Banned? Is that why you had to post this on a green text account? Because that sounds immature. If you really have so many repos it sounds annoying that there isn't room for team level experimentation.
Devil's advocate: Deno and Bun are not yet fully backwards compatible with Node. I myself have run into a _ton_ of pain trying to introduce Bun for my team.
This can become a big time sink on bigger teams. That time could be saved by just not allowing it until a full team initiative is agreed on.
It's not immature, it's pragmatic. You do have to weigh the benefits of being able to use non-standard tools vs the cost of having not being able to reuse the same tooling, linters, compilers, and what-not for all projects.
When you have a lot of projects to support, it's rare for the benefits to outweight the costs
> If you really have so many repos it sounds annoying that there isn't room for team level experimentation.

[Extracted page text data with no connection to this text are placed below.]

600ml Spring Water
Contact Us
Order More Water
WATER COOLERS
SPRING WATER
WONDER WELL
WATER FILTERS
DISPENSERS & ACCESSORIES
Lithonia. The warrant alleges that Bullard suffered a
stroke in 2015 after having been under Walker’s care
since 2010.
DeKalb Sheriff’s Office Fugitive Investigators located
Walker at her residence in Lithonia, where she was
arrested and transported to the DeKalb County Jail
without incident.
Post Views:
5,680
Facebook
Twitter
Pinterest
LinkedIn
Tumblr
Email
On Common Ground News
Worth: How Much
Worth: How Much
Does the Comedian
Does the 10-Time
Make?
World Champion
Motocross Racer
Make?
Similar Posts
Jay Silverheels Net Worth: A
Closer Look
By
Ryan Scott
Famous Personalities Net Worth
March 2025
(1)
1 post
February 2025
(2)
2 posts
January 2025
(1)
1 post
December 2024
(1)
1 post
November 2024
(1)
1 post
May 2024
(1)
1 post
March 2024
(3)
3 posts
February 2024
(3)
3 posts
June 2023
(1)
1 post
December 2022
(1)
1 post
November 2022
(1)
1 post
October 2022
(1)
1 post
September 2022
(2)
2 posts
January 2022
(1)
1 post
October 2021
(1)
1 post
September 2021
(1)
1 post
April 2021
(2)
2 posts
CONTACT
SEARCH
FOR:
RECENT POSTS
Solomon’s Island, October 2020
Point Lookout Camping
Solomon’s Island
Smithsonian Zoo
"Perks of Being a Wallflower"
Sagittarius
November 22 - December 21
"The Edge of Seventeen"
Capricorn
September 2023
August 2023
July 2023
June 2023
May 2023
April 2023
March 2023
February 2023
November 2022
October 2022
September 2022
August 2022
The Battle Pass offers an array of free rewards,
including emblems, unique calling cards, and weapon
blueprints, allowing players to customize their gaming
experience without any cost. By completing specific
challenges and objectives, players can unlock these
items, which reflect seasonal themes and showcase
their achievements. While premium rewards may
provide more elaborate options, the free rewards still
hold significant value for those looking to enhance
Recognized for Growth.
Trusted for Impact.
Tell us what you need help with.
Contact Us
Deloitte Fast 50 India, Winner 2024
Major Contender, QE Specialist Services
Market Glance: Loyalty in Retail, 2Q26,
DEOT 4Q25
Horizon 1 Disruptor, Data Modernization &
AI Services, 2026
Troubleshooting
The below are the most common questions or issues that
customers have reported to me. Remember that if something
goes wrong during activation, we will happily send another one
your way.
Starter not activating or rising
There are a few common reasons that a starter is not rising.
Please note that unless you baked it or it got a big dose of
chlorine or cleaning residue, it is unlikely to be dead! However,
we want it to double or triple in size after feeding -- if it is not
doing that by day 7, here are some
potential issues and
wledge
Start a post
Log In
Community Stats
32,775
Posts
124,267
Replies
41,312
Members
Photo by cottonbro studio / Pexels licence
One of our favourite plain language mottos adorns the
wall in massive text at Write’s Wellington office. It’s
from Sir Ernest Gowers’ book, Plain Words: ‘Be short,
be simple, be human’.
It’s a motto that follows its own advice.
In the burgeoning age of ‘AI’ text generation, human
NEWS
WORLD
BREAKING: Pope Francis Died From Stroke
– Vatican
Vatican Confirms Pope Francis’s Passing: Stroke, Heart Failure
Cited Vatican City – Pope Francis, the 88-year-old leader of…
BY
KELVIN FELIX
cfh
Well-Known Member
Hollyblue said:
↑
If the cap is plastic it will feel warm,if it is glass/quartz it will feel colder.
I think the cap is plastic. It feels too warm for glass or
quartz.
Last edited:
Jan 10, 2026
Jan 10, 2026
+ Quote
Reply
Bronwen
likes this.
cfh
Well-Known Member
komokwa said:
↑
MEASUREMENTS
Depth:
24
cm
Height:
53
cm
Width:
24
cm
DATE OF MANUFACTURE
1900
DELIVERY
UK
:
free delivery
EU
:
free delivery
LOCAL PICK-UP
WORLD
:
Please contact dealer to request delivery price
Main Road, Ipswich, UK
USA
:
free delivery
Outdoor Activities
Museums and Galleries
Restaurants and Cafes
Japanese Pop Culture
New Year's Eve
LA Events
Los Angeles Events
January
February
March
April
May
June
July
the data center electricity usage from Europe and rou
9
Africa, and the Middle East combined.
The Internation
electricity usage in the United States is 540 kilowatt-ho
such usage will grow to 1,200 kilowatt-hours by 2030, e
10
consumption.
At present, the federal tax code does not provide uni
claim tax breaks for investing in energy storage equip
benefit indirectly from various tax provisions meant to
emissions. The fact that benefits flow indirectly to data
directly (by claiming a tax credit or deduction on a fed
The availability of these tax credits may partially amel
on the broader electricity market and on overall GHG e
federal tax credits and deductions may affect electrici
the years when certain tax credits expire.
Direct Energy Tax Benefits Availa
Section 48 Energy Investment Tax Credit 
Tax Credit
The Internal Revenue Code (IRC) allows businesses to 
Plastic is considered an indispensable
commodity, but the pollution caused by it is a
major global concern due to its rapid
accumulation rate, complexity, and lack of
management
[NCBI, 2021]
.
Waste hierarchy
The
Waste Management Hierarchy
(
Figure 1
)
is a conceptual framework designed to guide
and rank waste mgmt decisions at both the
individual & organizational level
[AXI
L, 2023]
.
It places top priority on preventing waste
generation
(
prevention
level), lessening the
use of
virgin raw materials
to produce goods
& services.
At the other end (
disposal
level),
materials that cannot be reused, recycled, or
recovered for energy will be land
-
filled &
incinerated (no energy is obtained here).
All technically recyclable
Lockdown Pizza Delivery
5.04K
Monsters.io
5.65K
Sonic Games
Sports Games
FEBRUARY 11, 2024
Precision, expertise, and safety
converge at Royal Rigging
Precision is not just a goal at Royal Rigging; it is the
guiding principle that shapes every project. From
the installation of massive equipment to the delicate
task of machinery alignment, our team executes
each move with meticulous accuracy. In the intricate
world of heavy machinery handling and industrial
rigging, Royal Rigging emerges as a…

For what it's worth, I'll say that I can understand such top down governance: you'd have an easier time around moving across projects that you work on within the org, there'd be less risk of a low bus factor, BOM and documentation/onboarding might become easier.
Same as how there are Java or .NET shops out there, that might also focus on a particular runtime (e.g. JDK vendor) or tooling (an IDE, or a particular CI solution, even if it's Jenkins).
On the other hand, if the whole org would use MySQL but you'd have a use case for which PostgreSQL might be a better fit, or vice versa, it'd kind of suck to be in that particular situation.
It's probably the same story for Node/Deno/Bun, React/Vue/Angular or anything else out there.
No reason why that mandated option couldn't eventually be Bun, though, for better or worse.